CHLI is an American non-profit and non-partisan organization founded in 2003 by members of the Congressional Hispanic Conference. The 501(c)(3) organization was begun by Florida Representatives Lincoln Díaz-Balart, Ileana Ros-Lehtinen and Mario Díaz-Balart with Cuban-American congressperson Diaz-Balart as its first Chairman.

== CHLI’s leaders and board members ==
The CHLI Board of Directors is composed of United States Congressional Members and executives from Fortune 500 corporations, trade associations, and small businesses. The diverse Board of Directors shares their time, talents, and treasure to focus on the vision, mission, and purpose of CHLI. They lead the organization to develop and provide quality programs to prepare, connect and honor leaders.

=== Board Officers Executive Committee ===
The CHLI Executive Committee includes CHLI Chairwoman, the Former U.S. Rep. Ileana Ros-Lehtinen (FL), Rep. Henry Cuellar (TX), Rep. Mario Diaz-Balart (FL), Maria Luisa Boyce (UPS), John Hoel (Altria Client Services, LLC), and Leo Muñoz (Comcast).

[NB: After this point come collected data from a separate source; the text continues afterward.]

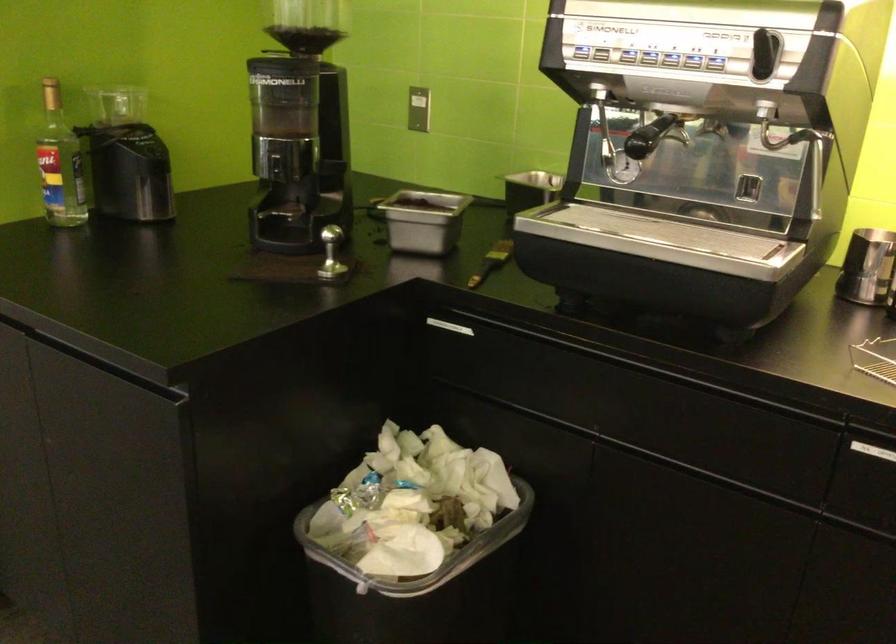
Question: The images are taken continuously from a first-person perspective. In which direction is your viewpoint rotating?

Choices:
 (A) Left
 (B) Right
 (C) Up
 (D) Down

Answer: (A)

=== Congressional Board ===
The Congressional Board members include Senator Rick Scott (FL), Rep. Carlos Gimenez (FL), Rep. Tony Gonzales (TX), Rep. Nicole Malliotakis (NY), Rep. Rob Menendez (NJ), Rep. Darren Soto (FL), and Rep. David Valadao (CA).

=== Corporate Board ===
The Corporate Board members include The Honorable Bill Flores (Serolf Technologies LLC), Yisel Cabrera Crohare (Ford Motor Company), Daniel Diaz-Balart (Diaz-Balart Law), Omar Franco (Becker & Poliakoff), Javier Gamboa (Business Roundtable), Heather Kennedy (The Home Depot), Alice Lugo (Brownstein Hyatt Farber Schreck, LLP), Debbie Marshall (Chevron), Yvonne A. McIntyre (PG&E Corporation), Pilar Ramos (TelevisaUnivision, Inc.), Isaac Reyes (Target), Omar Vargas (General Motors), Andrew Vlasaty (bp America), Jennifer Zinicola (Coca-Cola), and Walmart.